# [Texte à lire]
↓↓↓
Action terroriste socialement acceptable

Avec Attentat #10, un projet de distribution de fausses contraventions écolos, l’ATSA veut susciter une réflexion sur notre univers paradoxal où, en dépit des menaces climatiques, les gros véhicules s’imposent comme rois et maîtres de la route.

Action terroriste socialement acceptable

Entre le 15 août et le 21 septembre 2005, l’ATSA (Action terroriste socialement acceptable) compte distribuer 10 000 formulaires de «contravention» à tous les citoyens qui souhaitent participer au projet Attentat #10.

L’ATSA espère ainsi recruter une brigade de piétons, cyclistes, adeptes du transport en commun ou même automobilistes raisonnables, qui distribueront ces P.V. à tous ceux qui les énervent avec leurs véhicules surdimensionnés, leurs minounes polluantes et leurs démarreurs à distance. Citoyens, à vos stylos!
↑↑↑
# [Consigne 1]
Répondez à ces questions sur le texte consacré à l'ATSA :
(a) Comment s'appelle le projet de distribution de fausses contraventions écolos ?
(b) Entre quelles dates de 2005 la distribution est-elle prévue ?
(c) Combien de formulaires l'ATSA compte-t-elle distribuer ?
# [Consigne 2]
Selon le texte consacré à l'ATSA, quels types de personnes la brigade qu'elle espère recruter pourrait-elle compter ? Nommez-les tous.
Les enregistrements proviennent d'une autre source.

Boîtes englobantes avec points clés:
↓↓↓
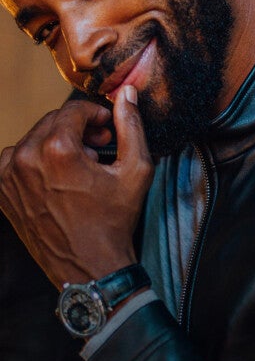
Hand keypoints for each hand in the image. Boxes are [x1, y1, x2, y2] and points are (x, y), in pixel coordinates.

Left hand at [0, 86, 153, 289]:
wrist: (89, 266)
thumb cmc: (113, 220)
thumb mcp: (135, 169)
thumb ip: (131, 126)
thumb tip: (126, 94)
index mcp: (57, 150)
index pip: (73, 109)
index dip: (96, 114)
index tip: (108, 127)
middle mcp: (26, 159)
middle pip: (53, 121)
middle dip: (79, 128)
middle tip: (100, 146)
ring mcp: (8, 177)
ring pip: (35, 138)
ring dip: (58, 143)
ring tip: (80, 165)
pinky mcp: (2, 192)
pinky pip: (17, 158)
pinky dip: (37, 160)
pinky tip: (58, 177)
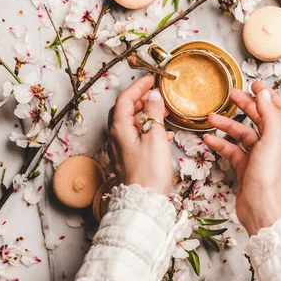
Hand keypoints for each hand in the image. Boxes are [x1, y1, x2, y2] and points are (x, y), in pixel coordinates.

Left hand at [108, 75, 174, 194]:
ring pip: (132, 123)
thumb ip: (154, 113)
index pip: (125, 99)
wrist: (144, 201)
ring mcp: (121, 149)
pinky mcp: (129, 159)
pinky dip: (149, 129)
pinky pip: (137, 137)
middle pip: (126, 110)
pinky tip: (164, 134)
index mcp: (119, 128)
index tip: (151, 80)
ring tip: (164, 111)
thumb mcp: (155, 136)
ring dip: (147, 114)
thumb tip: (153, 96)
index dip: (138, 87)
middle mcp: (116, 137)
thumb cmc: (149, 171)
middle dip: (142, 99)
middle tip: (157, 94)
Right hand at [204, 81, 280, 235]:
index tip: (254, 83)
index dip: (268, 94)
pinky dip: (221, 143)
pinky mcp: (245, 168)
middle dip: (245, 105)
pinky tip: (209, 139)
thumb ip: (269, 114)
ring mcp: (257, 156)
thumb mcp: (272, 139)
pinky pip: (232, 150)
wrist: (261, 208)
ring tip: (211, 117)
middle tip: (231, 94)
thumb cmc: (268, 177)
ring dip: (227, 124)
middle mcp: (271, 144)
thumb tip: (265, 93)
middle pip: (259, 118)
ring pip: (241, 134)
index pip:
↑↑↑
# [Zone de réponse 1]
(a) Attentat #10
(b) Entre le 15 août et le 21 septembre 2005
(c) 10 000 formulaires

# [Zone de réponse 2]
- piétons
- cyclistes
- adeptes du transport en commun
- automobilistes raisonnables